Honiton lace is the most famous of all English hand-made bobbin laces and represents a textile art requiring great skill. It evolved from a combination of Flemish and English lace-making skills in Honiton, Devon. Clothes had become in the 1600s, an immediately recognisable symbol demonstrating wealth and defining a wearer's status. The evolution of lace as a fashion fabric ensured demand by both men and women for exclusive high quality pieces that commanded exorbitant prices. Fortunes were squandered and estates were mortgaged to acquire it. Such was the importance of lace, that during Queen Anne's reign (1702-1714), Honiton lace became an article of currency used to finance the Jacobite rebellion.

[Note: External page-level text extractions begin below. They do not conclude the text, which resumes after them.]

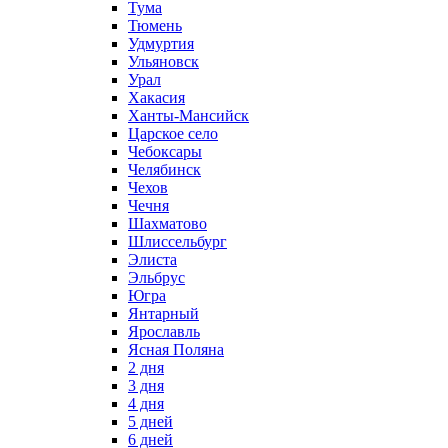
Тума
Тюмень
Удмуртия
Ульяновск
Урал
Хакасия
Ханты-Мансийск
Царское село
Чебоксары
Челябинск
Чехов
Чечня
Шахматово
Шлиссельбург
Элиста
Эльбрус
Югра
Янтарный
Ярославль
Ясная Поляна
2 дня
3 дня
4 дня
5 дней
6 дней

Lace was an essential part of a lady's attire and was often given as a present. Since the early 1600s, Honiton lace has enjoyed the patronage of many members of the Royal family. Queen Adelaide had a wedding dress specially made of Honiton lace to encourage home industry. The children and grandchildren of Queen Elizabeth have been christened in a Honiton lace christening gown.
The hand-made lace industry suffered a rapid decline in the 1800s as cheap machine made lace flooded the world market. Honiton bobbin lace varied greatly in quality in the 1800s. The use of diamond net as a bonnet veil makes this an unusual accessory and an important comparative piece for other Honiton lace accessories.
Bonnet veil made by an unknown maker in Honiton, Devon, England between 1830 and 1840.
Honiton bobbin lace sectional on machine net (diamond). The edges of the border are machine-made diamond net that has fine twists on the side. The edge of lace is ornamented on one side and plain on the other. To the plain edge is lightly attached a strip of lace called engrelure, or footing.
Honiton hand-made bobbin lace is the best known name in English lace and takes its name from Honiton in Devon, England. Lace has been made there for over 400 years. It is likely the lace-making skill was influenced by Flemish lace-makers. Honiton was a textile town and had in place an infrastructure suited to out-workers. With trading links to London, Honiton lace quickly became popular amongst wealthy men and women. Honiton lace varied in quality from expensive as the thread used was very fine and pattern-making was time-consuming to unrecognisable lumps affectionately referred to as slugs, snails, bullock's hearts, elephant rumps and frying pans.
Good quality Honiton lace was used to decorate clothing of the nobility and the rich. Lace was made into collars, shawls, handkerchieves, bonnets and flounces. The large pieces of lace were designed by an artist and comprise lots of small sprigs. The individual sprigs were made by different home workers and assembled by a specialist. Designs are based on animals and other natural motifs with the most popular motifs in Honiton, the shamrock, rose and thistle.
From the middle of the 19th century, Honiton made a lace called guipure, with bars instead of net joining the sprigs together.
Queen Adelaide had a wedding dress specially made of Honiton lace as did Queen Victoria, Queen Alexandria and Queen Mary. Queen Elizabeth has a Honiton christening robe which has been worn by her children and grandchildren.